With the middle of the field closed off by the Badgers’ coverages, there were opportunities for Penn State to throw outside on the corners, if they could keep McSorley upright.

When the Badgers didn’t bring blitzes or stunts, McSorley found time. Occasionally, he’d get just enough help from his blocking:

Penn State ran a lot of two-back runs with Gesicki at H-back and moving across the formation to block at different angles. This time, they used that to set up play action and used Gesicki to pick up any inside pressure.

Sure enough, the Badgers blitzed both inside backers while dropping outside backers Biegel and Watt. Gesicki was barely able to pick up LB T.J. Edwards and keep him out of McSorley’s face long enough to complete a dig/post combination.

The dig/post combo is probably the most deadly spread passing play these days. It attacks cornerbacks by using the dig route (the receiver cutting across on a shorter route) to draw in the safety and leave the corner without inside help on a post route (the deeper route). Deep safety Dixon bit too hard on this dig (with help from McSorley’s eyes), and it left Jamerson in a world of hurt.

The Big Ten is still adjusting to the spread-to-pass offense.

There were more than a few people who called Penn State’s victory over Ohio State flukey, due to Penn State winning thanks to a blocked FG attempt and a few TD drives keyed by explosive passes.

Ohio State outrushed the Lions, 168-122, and Wisconsin outrushed them, 241-51. This is not how you have traditionally won games in the Big Ten.
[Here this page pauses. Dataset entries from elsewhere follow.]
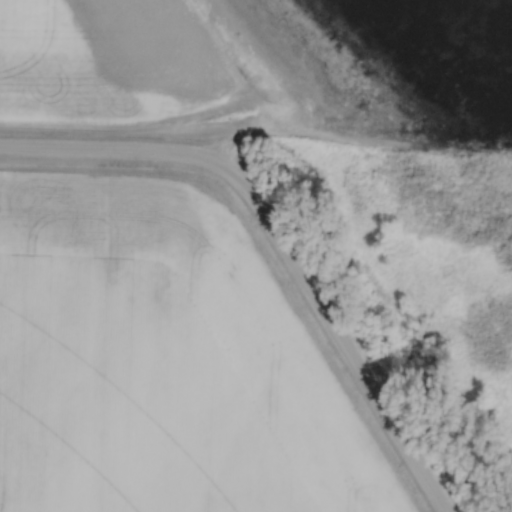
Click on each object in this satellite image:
road: (279, 238)
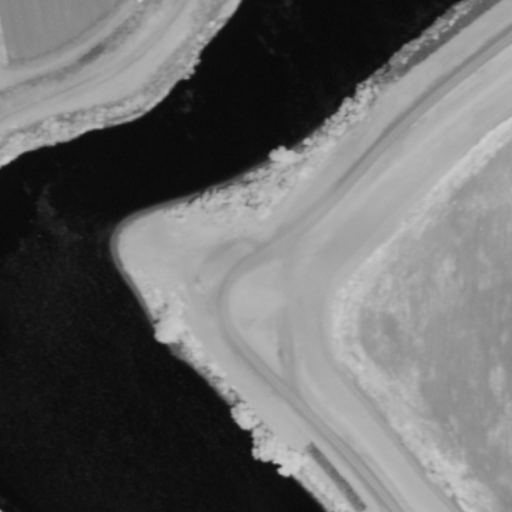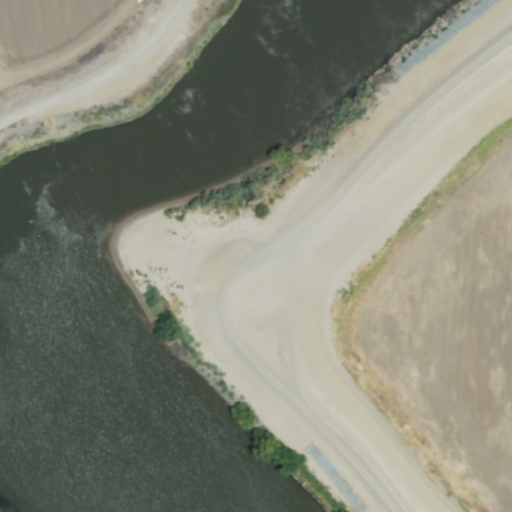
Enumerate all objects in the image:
road: (80, 83)
river: (131, 174)
road: (248, 256)
crop: (406, 313)
river: (31, 398)
river: (116, 459)
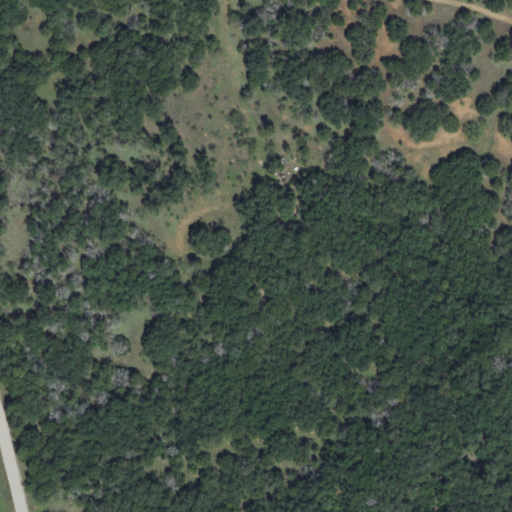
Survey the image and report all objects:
road: (11, 464)
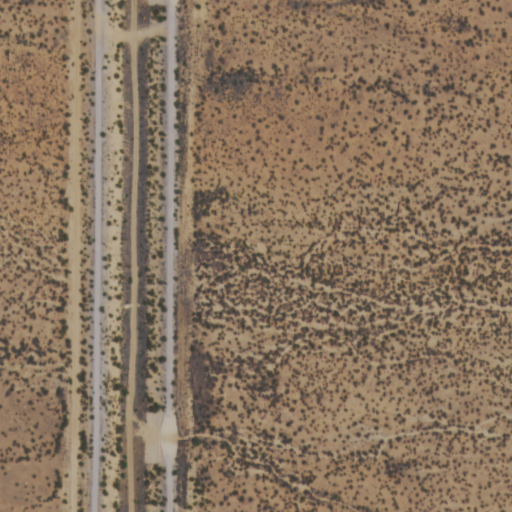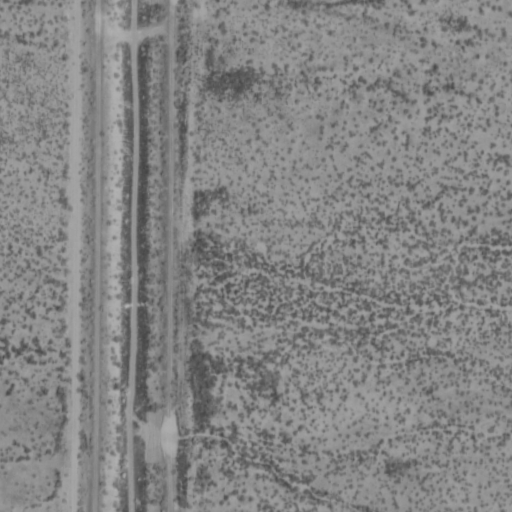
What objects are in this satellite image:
dam: (171, 255)
dam: (97, 256)
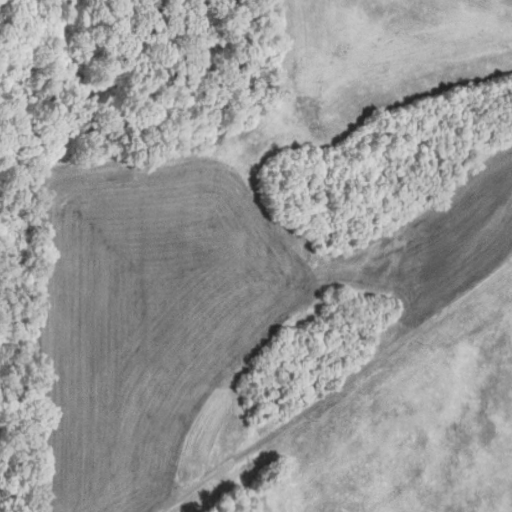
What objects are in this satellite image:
road: (360, 370)
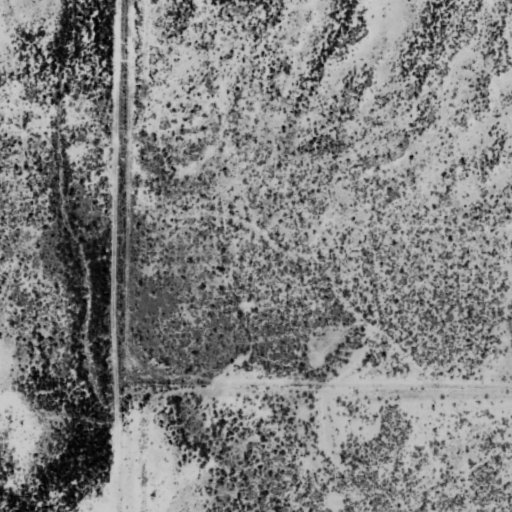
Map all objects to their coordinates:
road: (118, 256)
road: (314, 431)
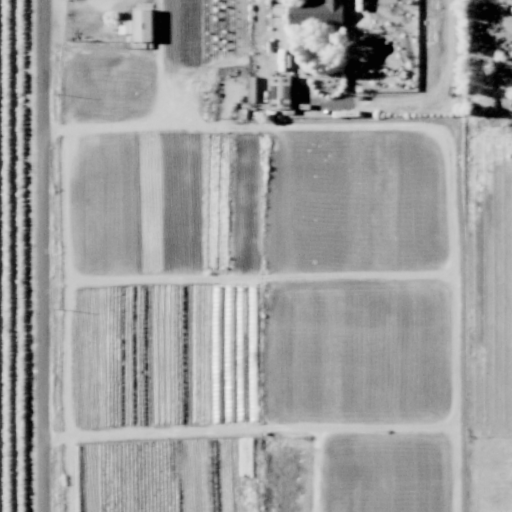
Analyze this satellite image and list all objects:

If your run game gets stopped up and your run D gashed, you’re supposed to lose big. That’s supposed to be the sign of being the less tough or less physical football team.

But Penn State is the Big Ten champion, so perhaps the traditional metrics need to be re-evaluated.

Penn State beat Wisconsin in part because McSorley is one of the toughest players in the league. At 6’, 205, he’s built like many QBs who have dominated the Big 12 for the last decade or so, lacking NFL measurables but remaining mobile. He finished with 118 carries for 509 yards (4.3 yards per carry) and six TDs and took 22 sacks.

In 13 games, he was tackled about 11 times a game, plus a few other hits after throws every week. McSorley’s ability to play through that was essential for Penn State’s option run game and long-developing deep routes.

That vertical passing attack from spread sets is what could really challenge and change the Big Ten. If you can complete passes deep with regularity, you’re going to score. Opponents can’t count on keeping you down with ball-control tactics if you’re threatening to score on every single play.

Eventually, they have to adapt by building an offense that can match you on the scoreboard. Just ask Nick Saban.